*** Opening SUPPLIED INFORMATION ***

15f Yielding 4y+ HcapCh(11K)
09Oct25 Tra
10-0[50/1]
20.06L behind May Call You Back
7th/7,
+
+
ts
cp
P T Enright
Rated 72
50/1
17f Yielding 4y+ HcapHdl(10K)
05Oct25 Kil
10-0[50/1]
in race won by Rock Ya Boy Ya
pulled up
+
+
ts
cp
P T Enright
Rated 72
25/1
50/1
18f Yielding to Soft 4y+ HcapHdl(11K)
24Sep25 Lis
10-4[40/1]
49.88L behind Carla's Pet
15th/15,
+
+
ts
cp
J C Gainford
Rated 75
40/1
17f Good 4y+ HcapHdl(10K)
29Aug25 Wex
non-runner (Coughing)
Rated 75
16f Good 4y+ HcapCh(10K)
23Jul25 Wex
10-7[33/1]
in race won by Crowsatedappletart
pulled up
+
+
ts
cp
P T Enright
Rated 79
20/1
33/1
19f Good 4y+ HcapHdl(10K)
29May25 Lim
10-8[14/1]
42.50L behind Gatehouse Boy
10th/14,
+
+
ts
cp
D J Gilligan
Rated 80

*** Closing SUPPLIED INFORMATION ***

_WHAT TO DO_. If a line in the records contains the word "race", copy it.

_TASK SOLUTION_.
in race won by Rock Ya Boy Ya
in race won by Crowsatedappletart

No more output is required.